“Art isn’t easy/Even when you’re hot,” goes a lyric from Sunday in the
Park With George.
But what about when you’re 75, the greatest living composer
of the American musical theater (even though you haven’t had a “hit” song in more
than 30 years), a Broadway legend in an age when Broadway is ever more inhospitable
to mavericks, and have arrived at that stage of your career when reverential tributes
are easier to come by than the backing (or, perchance, the inspiration) for a
new project? Such is the predicament of Stephen Sondheim, whose demi-sesquicentennial
will be feted in a star-studded celebration Friday night at the Hollywood Bowl,
featuring Angela Lansbury, Bernadette Peters and Barbara Cook, among many others.
Admittedly, things could be worse.
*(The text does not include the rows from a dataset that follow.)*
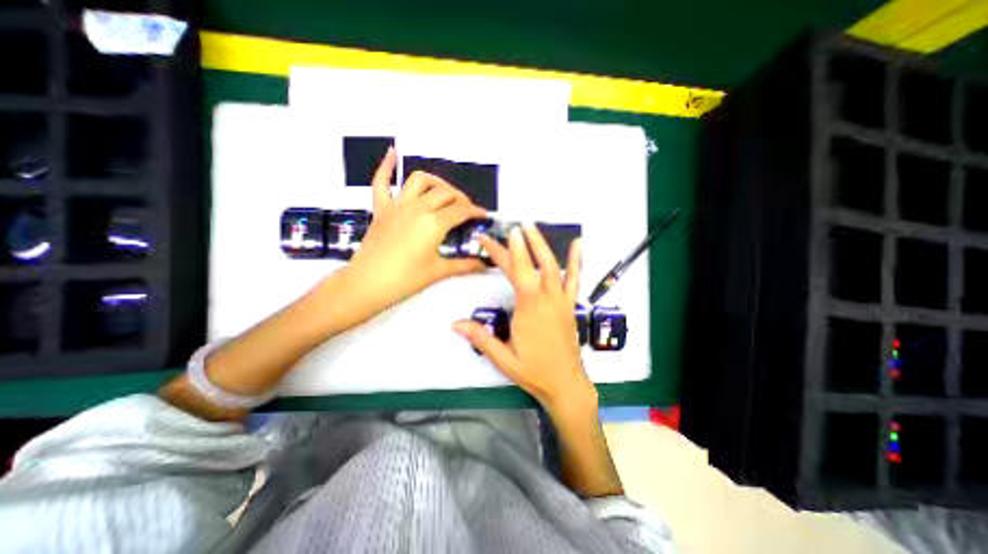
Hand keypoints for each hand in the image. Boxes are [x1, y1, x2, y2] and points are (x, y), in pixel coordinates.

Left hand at [331, 148, 484, 329]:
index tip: (483, 216)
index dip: (475, 212)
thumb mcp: (438, 271)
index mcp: (434, 223)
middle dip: (460, 199)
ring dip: (435, 182)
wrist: (367, 284)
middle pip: (445, 194)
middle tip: (466, 210)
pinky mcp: (381, 209)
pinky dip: (386, 166)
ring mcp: (397, 206)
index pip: (461, 211)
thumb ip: (464, 265)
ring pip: (420, 181)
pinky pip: (380, 182)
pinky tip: (393, 152)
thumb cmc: (405, 279)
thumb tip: (484, 265)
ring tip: (443, 191)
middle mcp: (418, 208)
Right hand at [452, 223, 598, 412]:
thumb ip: (481, 339)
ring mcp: (561, 300)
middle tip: (511, 227)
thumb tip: (456, 324)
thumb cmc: (534, 371)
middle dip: (520, 244)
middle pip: (531, 265)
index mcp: (529, 309)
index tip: (494, 237)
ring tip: (533, 227)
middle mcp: (547, 299)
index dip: (505, 252)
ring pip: (553, 266)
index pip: (516, 272)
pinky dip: (576, 260)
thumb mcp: (503, 359)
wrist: (566, 384)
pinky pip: (574, 279)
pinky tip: (578, 244)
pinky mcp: (569, 305)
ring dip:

Sondheim’s historical alter ego — the 19th-century
neoimpressionist painter Georges Seurat — died at 31, barely five years after
finishing his masterpiece, A Sunday Afternoon on the Island of La Grande Jatte.
Had Sondheim met a similar fate, we would have been deprived of most of his own
great works: Company (1970), Follies (1971), Pacific Overtures
(1976), Sweeney Todd (1979), Merrily We Roll Along (1981) and
Sunday in the Park With George (1984), the show inspired by Seurat’s painting
as well as the most confessional piece in the Sondheim canon.

Over the past five decades, no one has done more to expand — no, to shatter and
remold — our definition of what a musical might be, each new work bringing with
it startling experiments in form and content, lyric and melody and, as is so often
the case with revolutionary gestures, a certain reticence on behalf of contemporaries,
critics and the public at large. (The original production of Merrily rolled
along for a mere 16 performances. Assassins (1990) had to wait 14 years
before receiving a Broadway berth that lasted all of three months.) But Sondheim
has endured, and will continue to do so long after such vacuous causes célèbres
as Phantom of the Opera,The Producers and any show featuring
protagonists of species feline have been consigned to the historical dustbin.
All of which, if you have any interest in Sondheim (and why else would you be
reading this?), you probably already know.

Less often noted is that Sondheim, an avowed movie buff who began his career as
a television script writer and has served as guest director of the Telluride Film
Festival, is among the most cinematic of theatrical artists. Three shows — A
Little Night Music
(1973), Sweeney Todd and Passion (1994) —
are directly adapted from films, while many others are marked by essentially cinematic
devices ingeniously reconfigured for the stage. Merrily We Roll Along,
with its film editor’s sense of temporal pliability, told a story in reverse chronological
order back when Christopher Nolan was still in grammar school. Company uses
“freeze frames” to suggest that its action is unfolding during a single, suspended
moment. And the tongue-twisting rat-a-tat patter of songs like “Another Hundred
People,” “Getting Married Today” and “Franklin Shepherd, Inc.” sounds as though
it had issued from the typewriters of Billy Wilder and Ben Hecht in their prime.
Conventional wisdom to the contrary, Hollywood is not such an unlikely place for
a Sondheim birthday bash after all.

Midway through Sunday, Seurat’s long-suffering mistress, Dot — having traded
the brilliant artist’s self-absorbed mood swings for the open affection of a simpleton
baker — wistfully observes: “There are Louis/And there are Georges.” And in those
seven words, Sondheim so bracingly demarcates art from commerce, the intellectual
from the populist, the agony of self-awareness from the bliss of ignorance, that
you marvel at the many philosopher-poets who’ve expended countless more words
in the service of far murkier maxims. It’s possibly the shortest autobiography
ever written — albeit, as with so many of Sondheim’s most haunting verses, also
a persistent paradox. For to be Stephen Sondheim — or one of his characters —
is to long for unrequited love even as you recoil at the effort that is needed
to sustain it, to grasp at an irretrievable past even as you pine for an impossible
future, and to yearn, with every inch of your being, to be both Louis and George.
Which may very well be the fundamental human condition.